Davon merken wir nichts.
Nähmen Sie denn Zyprioten an?
Zypern ist nicht im Kreis der Länder, von denen wir Kunden annehmen. Wir beschränken uns auf umliegende Staaten. Natürlich können Auslandschweizer aus Zypern bei uns ein Konto eröffnen. Doch ohne spezifische Gründe nehmen wir keine Zyprioten an.
Was kann ein Grund sein?
Wenn ein Zypriot eine Ferienwohnung in der Schweiz hat und nachweisen kann, dass er ein Konto für den Zahlungsverkehr braucht.
Schweizer Banken stossen Schweizer Kunden im Ausland ab. Die Post-Finance ist für Auslandschweizer oft die letzte Hoffnung. Wie lange noch?
Auslandschweizer müssen nicht hoffen. Sind sie Schweizer Bürger, können sie bei uns Konten führen. Es sei denn, sie wohnen in kritischen Embargo-Gebieten wie Iran.
Im Parlament ist ein Vorstoss hängig, der den Grundversorgungsauftrag auf Auslandschweizer ausdehnen will. Was halten Sie davon?
Wir bieten das ohnehin an. Es gesetzlich zu verbriefen, ist problematisch. Was, wenn ein Gesetz im Ausland ausländischen Banken verbietet, Bankgeschäfte anzubieten? Dann wären wir von der Schweiz aus gezwungen, ausländisches Recht zu brechen.
Derzeit teilt die PostFinance Schweizer Kunden in den USA mit, sie würden ihre Fonds zwangsverkaufen. Das ist nicht gerade die feine Art.

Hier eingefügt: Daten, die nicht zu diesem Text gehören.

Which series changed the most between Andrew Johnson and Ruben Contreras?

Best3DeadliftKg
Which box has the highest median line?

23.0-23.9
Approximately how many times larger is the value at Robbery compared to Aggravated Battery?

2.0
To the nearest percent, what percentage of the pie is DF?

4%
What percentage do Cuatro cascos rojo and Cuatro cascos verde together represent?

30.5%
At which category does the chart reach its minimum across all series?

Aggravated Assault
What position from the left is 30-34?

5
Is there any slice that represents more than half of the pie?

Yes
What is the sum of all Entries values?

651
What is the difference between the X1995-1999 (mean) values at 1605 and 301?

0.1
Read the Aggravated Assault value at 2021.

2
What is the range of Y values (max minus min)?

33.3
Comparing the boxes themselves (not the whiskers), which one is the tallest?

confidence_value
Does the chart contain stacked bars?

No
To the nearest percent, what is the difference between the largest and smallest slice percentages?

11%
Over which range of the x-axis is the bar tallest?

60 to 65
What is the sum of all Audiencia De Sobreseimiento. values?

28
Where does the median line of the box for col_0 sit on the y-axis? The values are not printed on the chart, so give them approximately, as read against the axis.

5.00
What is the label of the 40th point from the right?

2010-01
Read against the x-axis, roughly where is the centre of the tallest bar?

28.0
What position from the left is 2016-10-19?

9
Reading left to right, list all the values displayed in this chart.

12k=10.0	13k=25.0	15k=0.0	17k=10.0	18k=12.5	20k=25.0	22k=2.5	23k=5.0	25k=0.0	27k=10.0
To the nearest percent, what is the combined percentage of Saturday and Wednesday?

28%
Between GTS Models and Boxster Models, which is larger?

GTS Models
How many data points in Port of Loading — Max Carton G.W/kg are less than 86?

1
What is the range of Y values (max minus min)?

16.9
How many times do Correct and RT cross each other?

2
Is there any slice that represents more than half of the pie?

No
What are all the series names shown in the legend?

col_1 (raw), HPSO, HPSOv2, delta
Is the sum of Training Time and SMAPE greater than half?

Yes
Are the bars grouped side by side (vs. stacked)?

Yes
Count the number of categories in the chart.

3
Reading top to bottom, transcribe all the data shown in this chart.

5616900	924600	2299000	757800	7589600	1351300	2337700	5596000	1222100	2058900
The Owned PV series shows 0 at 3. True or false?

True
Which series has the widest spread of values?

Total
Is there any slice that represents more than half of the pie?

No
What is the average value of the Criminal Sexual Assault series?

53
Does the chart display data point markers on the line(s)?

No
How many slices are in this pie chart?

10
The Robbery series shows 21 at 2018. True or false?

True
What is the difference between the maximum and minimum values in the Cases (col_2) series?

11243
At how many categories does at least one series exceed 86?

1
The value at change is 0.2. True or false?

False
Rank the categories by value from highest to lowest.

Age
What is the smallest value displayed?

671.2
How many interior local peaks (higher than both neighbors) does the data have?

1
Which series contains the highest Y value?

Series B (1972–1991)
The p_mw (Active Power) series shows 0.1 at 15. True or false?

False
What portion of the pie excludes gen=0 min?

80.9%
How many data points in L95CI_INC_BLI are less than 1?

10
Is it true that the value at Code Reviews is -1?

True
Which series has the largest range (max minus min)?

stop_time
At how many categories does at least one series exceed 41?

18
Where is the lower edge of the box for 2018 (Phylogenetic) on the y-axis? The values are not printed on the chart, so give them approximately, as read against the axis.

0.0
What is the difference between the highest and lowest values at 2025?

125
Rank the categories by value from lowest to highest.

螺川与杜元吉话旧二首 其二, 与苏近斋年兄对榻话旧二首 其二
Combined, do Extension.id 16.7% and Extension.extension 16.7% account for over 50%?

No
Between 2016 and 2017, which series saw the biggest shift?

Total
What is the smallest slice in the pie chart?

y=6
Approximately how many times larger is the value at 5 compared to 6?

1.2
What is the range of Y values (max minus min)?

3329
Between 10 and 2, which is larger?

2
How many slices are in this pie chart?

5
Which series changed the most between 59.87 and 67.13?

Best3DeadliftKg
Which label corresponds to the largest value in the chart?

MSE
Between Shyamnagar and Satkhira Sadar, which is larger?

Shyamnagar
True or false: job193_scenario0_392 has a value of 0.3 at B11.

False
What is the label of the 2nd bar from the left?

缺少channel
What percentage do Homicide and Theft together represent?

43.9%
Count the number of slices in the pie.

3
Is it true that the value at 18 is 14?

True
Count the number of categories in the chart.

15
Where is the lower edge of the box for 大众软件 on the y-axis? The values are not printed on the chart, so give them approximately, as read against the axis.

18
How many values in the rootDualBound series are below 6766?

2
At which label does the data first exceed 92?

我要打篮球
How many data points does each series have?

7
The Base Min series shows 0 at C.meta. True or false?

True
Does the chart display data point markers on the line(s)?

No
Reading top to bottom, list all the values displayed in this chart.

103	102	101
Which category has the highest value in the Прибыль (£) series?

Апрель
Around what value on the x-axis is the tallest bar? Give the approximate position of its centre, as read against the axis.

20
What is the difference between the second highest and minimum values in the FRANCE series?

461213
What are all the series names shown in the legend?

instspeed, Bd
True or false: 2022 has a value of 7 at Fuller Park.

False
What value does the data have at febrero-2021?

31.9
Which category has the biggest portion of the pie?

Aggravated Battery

Für US-Personen ist der Handel mit Wertschriften ausgeschlossen. Was die feine Art betrifft, so wollen wir für unsere Firma und die Mitarbeitenden Konflikte mit ausländischen Behörden verhindern. Wenn daraus eine unfeine Art entsteht, tut mir das persönlich leid. Muss ich eine Geschäftsbeziehung auf die unfeine Art einschränken, um ausländisches Recht einzuhalten, erkläre ich das den Kunden und hoffe auf ihr Verständnis.